I want Gonzalez to be called before Congress or the CIA tapes judge and have Lehey or the judge say, “If you say ‘I can’t recall’, I’m holding you in contempt of court/congress.”

The historic Eisenhower Executive Office Building next door to the White House caught fire this morning, and D.C. firefighters broke windows and doused the second and third floors with water to extinguish the two-alarm blaze.

The only reported injury from the fire appeared to be a minor laceration to the hand of a U.S. Marine who is stationed at the building, D.C. fire department spokesman Alan Etter said.

The extent of water, fire and smoke damage to the ornate, late-19th-century building just west of the White House was not immediately clear.

The Eisenhower Building, formerly known as the Old Executive Office Building, was built between 1871 and 1888 in the French Second Empire style. It is one of the best examples of that architectural style in the United States, according to the White House Web site. Supervising Architect of the Treasury Alfred Mullett designed the five-story structure, which has an exterior of granite, slate and cast iron.

The building originally included the State, War and Navy departments. Today it houses the majority of the White House staff, including aides to the vice president, the Office of Management and Budget and the National Security Council.


I’m just sayin’…maybe they’ve gone over their shredding budget?!

Holy cow! Someone please wager it wasn’t the Vice Presidential offices. Make your bets now!

You lose! Story updated:

But a source with knowledge of the fire said the flames began in a utility closet off Vice President Cheney’s ceremonial office on the second floor. The flames were confined to the closet, but a significant amount of smoke raced through the building, the source said.


Damn I’m good.

Utility closet or…

man-sized safe?

this one might actually have some substance that will stick to someone


So it should have come as no surprise when the New York Times reported last month that David S. Addington, Cheney’s chief of staff and former legal counsel, was among the three White House lawyers who participated in at least one key meeting about the videotapes in 2004.

(For background on Addington, the indomitable and secretive agent of Cheney’s will, see this May 2006 profile by Chitra Ragavan in U.S. News; this July 2006 profile by Jane Mayer in the New Yorker, and my Sept. 5 column.)

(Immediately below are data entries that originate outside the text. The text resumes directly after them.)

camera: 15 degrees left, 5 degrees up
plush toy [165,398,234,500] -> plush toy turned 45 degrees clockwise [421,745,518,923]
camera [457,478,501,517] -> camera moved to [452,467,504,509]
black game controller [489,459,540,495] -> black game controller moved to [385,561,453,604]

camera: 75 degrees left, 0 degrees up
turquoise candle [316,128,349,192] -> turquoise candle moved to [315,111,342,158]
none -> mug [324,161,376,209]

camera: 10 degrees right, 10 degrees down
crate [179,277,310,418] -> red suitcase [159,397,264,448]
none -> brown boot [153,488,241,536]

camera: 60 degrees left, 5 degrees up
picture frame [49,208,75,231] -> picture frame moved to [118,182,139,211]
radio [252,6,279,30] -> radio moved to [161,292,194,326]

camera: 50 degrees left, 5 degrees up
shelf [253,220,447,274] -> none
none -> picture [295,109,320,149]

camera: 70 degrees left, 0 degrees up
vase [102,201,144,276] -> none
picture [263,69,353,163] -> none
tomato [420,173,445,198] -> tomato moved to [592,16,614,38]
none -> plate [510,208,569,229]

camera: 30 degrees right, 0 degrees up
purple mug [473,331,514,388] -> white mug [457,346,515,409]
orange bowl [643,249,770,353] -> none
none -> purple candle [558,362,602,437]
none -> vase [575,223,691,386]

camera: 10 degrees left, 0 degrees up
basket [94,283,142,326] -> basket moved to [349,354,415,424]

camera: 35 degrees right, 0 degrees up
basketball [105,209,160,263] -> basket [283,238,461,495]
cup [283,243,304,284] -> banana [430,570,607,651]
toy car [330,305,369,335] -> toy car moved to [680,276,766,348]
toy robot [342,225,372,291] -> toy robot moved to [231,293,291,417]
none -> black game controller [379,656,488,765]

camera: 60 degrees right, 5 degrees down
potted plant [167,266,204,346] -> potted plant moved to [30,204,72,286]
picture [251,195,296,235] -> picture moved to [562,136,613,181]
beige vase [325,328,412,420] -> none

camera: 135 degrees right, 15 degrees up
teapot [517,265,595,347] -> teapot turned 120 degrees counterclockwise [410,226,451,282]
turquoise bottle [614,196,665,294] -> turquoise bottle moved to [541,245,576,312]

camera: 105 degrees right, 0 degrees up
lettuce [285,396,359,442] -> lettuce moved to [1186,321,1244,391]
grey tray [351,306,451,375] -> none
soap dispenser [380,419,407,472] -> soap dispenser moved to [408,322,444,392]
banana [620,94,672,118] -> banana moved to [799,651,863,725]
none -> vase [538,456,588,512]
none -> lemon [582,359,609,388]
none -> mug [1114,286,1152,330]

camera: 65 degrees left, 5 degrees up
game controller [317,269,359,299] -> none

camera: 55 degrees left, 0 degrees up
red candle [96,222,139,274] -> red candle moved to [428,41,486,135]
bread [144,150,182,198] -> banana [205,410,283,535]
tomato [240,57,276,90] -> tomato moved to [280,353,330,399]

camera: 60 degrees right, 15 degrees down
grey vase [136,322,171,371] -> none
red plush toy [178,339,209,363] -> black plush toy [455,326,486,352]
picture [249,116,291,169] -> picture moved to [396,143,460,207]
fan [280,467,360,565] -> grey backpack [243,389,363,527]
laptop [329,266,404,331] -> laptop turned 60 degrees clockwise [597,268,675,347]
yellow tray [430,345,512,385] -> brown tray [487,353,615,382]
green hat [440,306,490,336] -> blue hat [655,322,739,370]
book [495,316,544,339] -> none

The initial spin from the White House was that only Harriet E. Miers, then a deputy White House chief of staff, had been briefed about the tapes – and that she had advised against their destruction.

But with anything related to torture, it’s pretty clear the CIA took its orders from Cheney – via Addington. And how plausible is it that, in his exchanges with the CIA, Addington advised against the tapes’ destruction? Or that the CIA would have done it if he had told them not to? Isn’t it more likely that he supported the idea, either overtly or with a nod and a wink?

So one has to wonder what will happen if Addington is hauled in front of a grand jury to testify not just about his relevant conversations with the CIA, but about his conversations with Cheney.


So one has to wonder what will happen if Addington is hauled in front of a grand jury to testify not just about his relevant conversations with the CIA, but about his conversations with Cheney.

He’ll lie. And, if he’s called on it, he’ll get a pardon.


We have a winner.

i resepctfully disagree. i don’t think they can call a grand jury, have them testify and then charge, try and convict anyone of perjury in the next 12 months. By the time any of this shakes out, this ain’t no good anymore

And now for a wonderful Glenn Greenwald riff on Addington’s Tonto over in the DOJ, John Yoo:


It bugs the shit out of me every time I hear or see Yoo held forth as a reasonable proponent of the Administration’s view.

The section of the torture memo where he said it was cool to do anything short of causing major organ failure should be tattoed on his big fat forehead and he should be forced to build a naked Abu Garib style human pyramid with Cheney, Addington, Bush, Rumsfeld et al, every time he speaks. But it won’t happen. Sigh.